The Aranyaprathet/Poipet border crossing between Thailand and Cambodia has a bad reputation among travelers, but we didn’t have any problems. I think all of the problems associated with the border (corrupt officials, scams, and onward transportation) are no longer an issue.
It’s crazy how a line on a map can change everything. The countries in Asia really are as different from each other as the countries within Europe are. One of the first things I noticed is how much poorer Cambodia is than Thailand. There’s more trash and filth in the towns. The roads are in bad condition, which is a little ironic, since everyone says the roads are much better now than they were twenty years ago. (I can’t imagine how bad they must have been then!) A fair amount of people ride actual bicycles, not motorbikes. Touts and beggars are out in full force again, something we haven’t really had to deal with since Indonesia.

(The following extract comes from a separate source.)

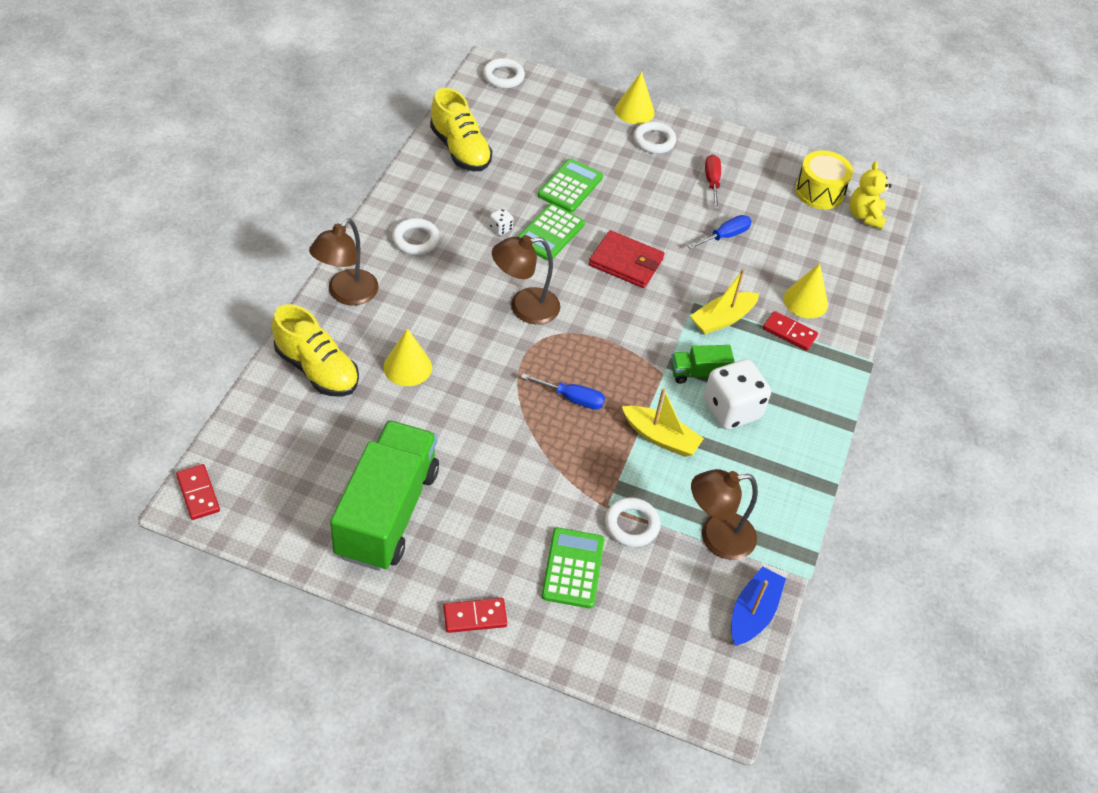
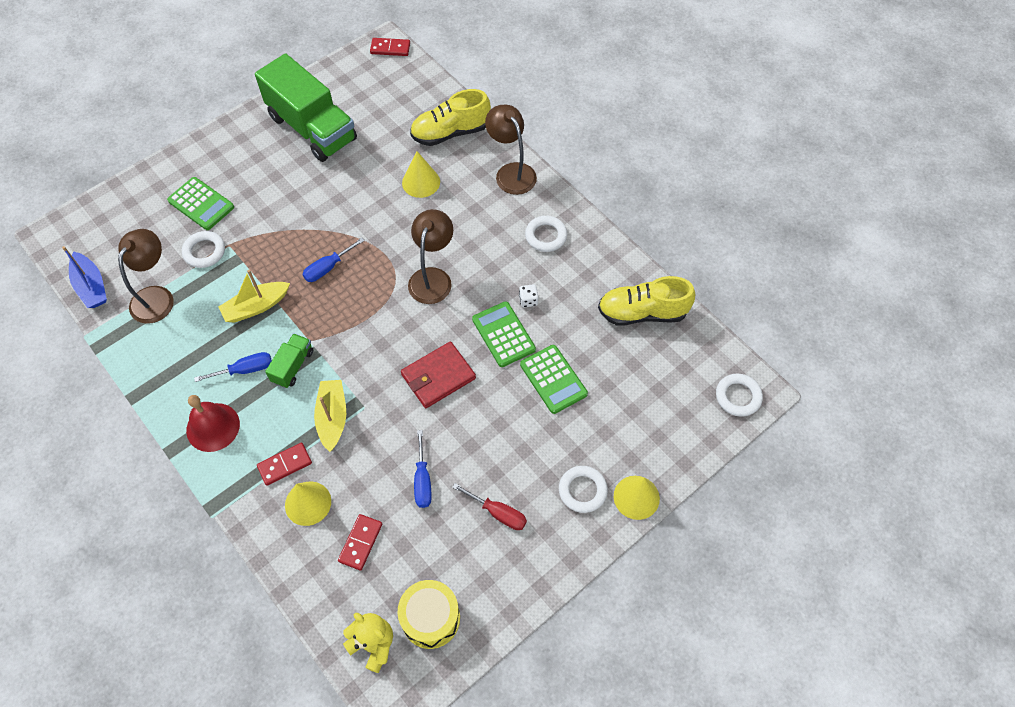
camera: 125 degrees right, 10 degrees up
(475, 617) = (210, 142): red domino -> red domino (360, 542)
(731, 409) = (245, 370): white dice -> blue screwdriver
(802, 404) = (213, 427): none -> red bell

Other things have changed as well. The food has, in my opinion, taken a turn for the worse. Grilled meat here is excellent, but most dishes seem to lean heavily on cucumbers and onions. (Maybe they’re cheaper?) I don’t dislike cucumbers and onions, but they’re not my favorite vegetables. At least bread is common here, probably because we’ve reached former French Indochina territory. I didn’t realize how much I missed bread until I bit into a freshly baked baguette.
Money is pretty confusing here. They have a local currency, the riel, but mostly use US dollars. That sounds simple enough, but they don’t have any US change, so they use the riel as change. The exchange rate is about 4,000 to $1, so if your bill is $6.25 and you pay with a $10, you’re going to get $3 and 3,000 riel back as change. And to make things even more confusing, they also use the Thai baht, so prices can be given in dollars, riel, baht, or a combination of them, and we have to figure out which one is the best price.

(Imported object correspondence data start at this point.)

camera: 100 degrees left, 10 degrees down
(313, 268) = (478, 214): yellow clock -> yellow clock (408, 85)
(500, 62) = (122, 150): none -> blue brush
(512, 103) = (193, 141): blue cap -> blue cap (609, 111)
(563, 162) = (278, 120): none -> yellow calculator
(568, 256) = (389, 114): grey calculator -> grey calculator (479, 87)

The language is different, of course. The people look different. The tuk tuks are different here. In Thailand, tuk tuks are small, three-wheeled vehicles with the driver in front and a bench in the back for the passengers. Here, tuk tuks are chariot-like trailers pulled by motorbikes. The dirt is red and dry, like it was in Australia. Everything is dusty. It even smells different here, but I have no idea how to describe the smell. It’s not bad or stinky, just different.
And, sadly, there is evidence all over of Cambodia’s tragic past. After enduring war and genocide of an estimated two million people by Pol Pot and the Khmer Rouge regime, the country faced a new problem: land mines. Until recently, Cambodia was one of the most heavily mined countries in the world and right away I noticed how many amputees and handicapped people there are. The land mines also stopped people from using large areas of land, which is partly why Cambodia is less developed. (If you want to read more about land mines in Cambodia, I highly recommend this National Geographic article.)
Clearly Cambodia is going to be a whole new ballgame. Most tourists blow right through here, stopping only in Siem Reap and Phnom Penh, but we decided to stay just a little bit longer to see more. It may not be as pleasant or fun as Thailand, but I’m looking forward to learning more about Cambodia.